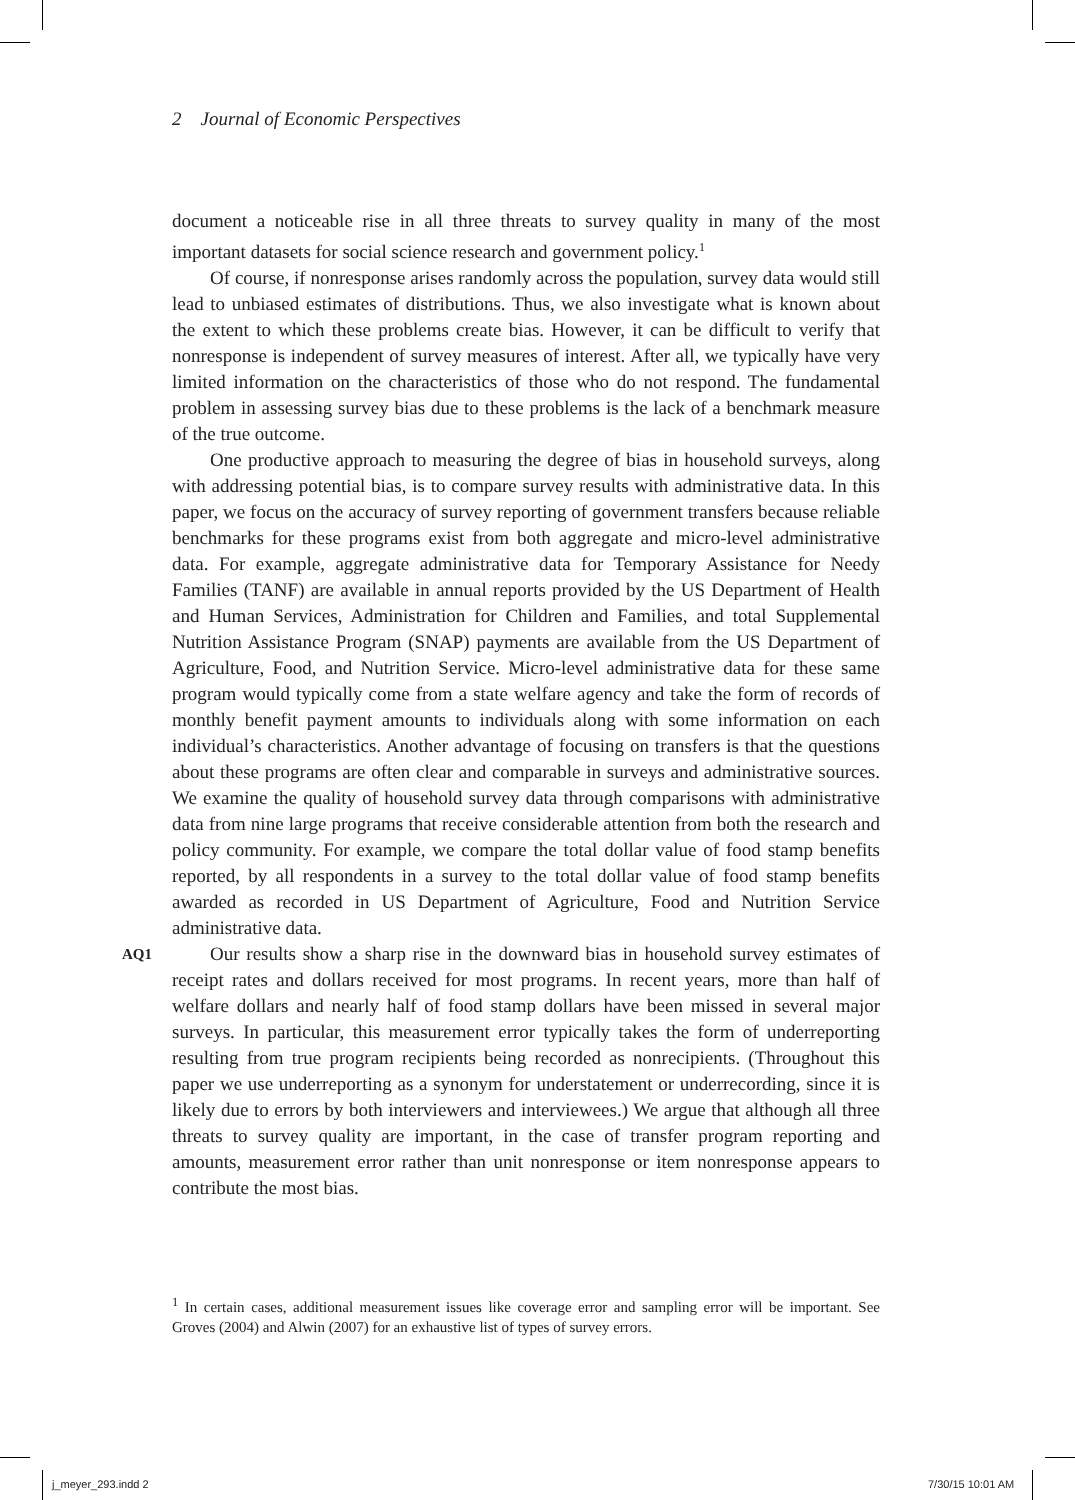2 Journal of Economic Perspectives
document a noticeable rise in all three threats to survey quality in many of the most important datasets for social science research and government policy.<sup>1</sup>
Of course, if nonresponse arises randomly across the population, survey data would still lead to unbiased estimates of distributions. Thus, we also investigate what is known about the extent to which these problems create bias. However, it can be difficult to verify that nonresponse is independent of survey measures of interest. After all, we typically have very limited information on the characteristics of those who do not respond. The fundamental problem in assessing survey bias due to these problems is the lack of a benchmark measure of the true outcome.
One productive approach to measuring the degree of bias in household surveys, along with addressing potential bias, is to compare survey results with administrative data. In this paper, we focus on the accuracy of survey reporting of government transfers because reliable benchmarks for these programs exist from both aggregate and micro-level administrative data. For example, aggregate administrative data for Temporary Assistance for Needy Families (TANF) are available in annual reports provided by the US Department of Health and Human Services, Administration for Children and Families, and total Supplemental Nutrition Assistance Program (SNAP) payments are available from the US Department of Agriculture, Food, and Nutrition Service. Micro-level administrative data for these same program would typically come from a state welfare agency and take the form of records of monthly benefit payment amounts to individuals along with some information on each individual’s characteristics. Another advantage of focusing on transfers is that the questions about these programs are often clear and comparable in surveys and administrative sources. We examine the quality of household survey data through comparisons with administrative data from nine large programs that receive considerable attention from both the research and policy community. For example, we compare the total dollar value of food stamp benefits reported, by all respondents in a survey to the total dollar value of food stamp benefits awarded as recorded in US Department of Agriculture, Food and Nutrition Service administrative data.
AQ1 Our results show a sharp rise in the downward bias in household survey estimates of receipt rates and dollars received for most programs. In recent years, more than half of welfare dollars and nearly half of food stamp dollars have been missed in several major surveys. In particular, this measurement error typically takes the form of underreporting resulting from true program recipients being recorded as nonrecipients. (Throughout this paper we use underreporting as a synonym for understatement or underrecording, since it is likely due to errors by both interviewers and interviewees.) We argue that although all three threats to survey quality are important, in the case of transfer program reporting and amounts, measurement error rather than unit nonresponse or item nonresponse appears to contribute the most bias.
<sup>1</sup> In certain cases, additional measurement issues like coverage error and sampling error will be important. See Groves (2004) and Alwin (2007) for an exhaustive list of types of survey errors.
j_meyer_293.indd 2 7/30/15 10:01 AM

+--

Give back every record above exactly as written, skipping each picture.

RESPONSE BOX:
2 Journal of Economic Perspectives
document a noticeable rise in all three threats to survey quality in many of the most important datasets for social science research and government policy.<sup>1</sup>
Of course, if nonresponse arises randomly across the population, survey data would still lead to unbiased estimates of distributions. Thus, we also investigate what is known about the extent to which these problems create bias. However, it can be difficult to verify that nonresponse is independent of survey measures of interest. After all, we typically have very limited information on the characteristics of those who do not respond. The fundamental problem in assessing survey bias due to these problems is the lack of a benchmark measure of the true outcome.
One productive approach to measuring the degree of bias in household surveys, along with addressing potential bias, is to compare survey results with administrative data. In this paper, we focus on the accuracy of survey reporting of government transfers because reliable benchmarks for these programs exist from both aggregate and micro-level administrative data. For example, aggregate administrative data for Temporary Assistance for Needy Families (TANF) are available in annual reports provided by the US Department of Health and Human Services, Administration for Children and Families, and total Supplemental Nutrition Assistance Program (SNAP) payments are available from the US Department of Agriculture, Food, and Nutrition Service. Micro-level administrative data for these same program would typically come from a state welfare agency and take the form of records of monthly benefit payment amounts to individuals along with some information on each individual’s characteristics. Another advantage of focusing on transfers is that the questions about these programs are often clear and comparable in surveys and administrative sources. We examine the quality of household survey data through comparisons with administrative data from nine large programs that receive considerable attention from both the research and policy community. For example, we compare the total dollar value of food stamp benefits reported, by all respondents in a survey to the total dollar value of food stamp benefits awarded as recorded in US Department of Agriculture, Food and Nutrition Service administrative data.
AQ1 Our results show a sharp rise in the downward bias in household survey estimates of receipt rates and dollars received for most programs. In recent years, more than half of welfare dollars and nearly half of food stamp dollars have been missed in several major surveys. In particular, this measurement error typically takes the form of underreporting resulting from true program recipients being recorded as nonrecipients. (Throughout this paper we use underreporting as a synonym for understatement or underrecording, since it is likely due to errors by both interviewers and interviewees.) We argue that although all three threats to survey quality are important, in the case of transfer program reporting and amounts, measurement error rather than unit nonresponse or item nonresponse appears to contribute the most bias.
<sup>1</sup> In certain cases, additional measurement issues like coverage error and sampling error will be important. See Groves (2004) and Alwin (2007) for an exhaustive list of types of survey errors.
j_meyer_293.indd 2 7/30/15 10:01 AM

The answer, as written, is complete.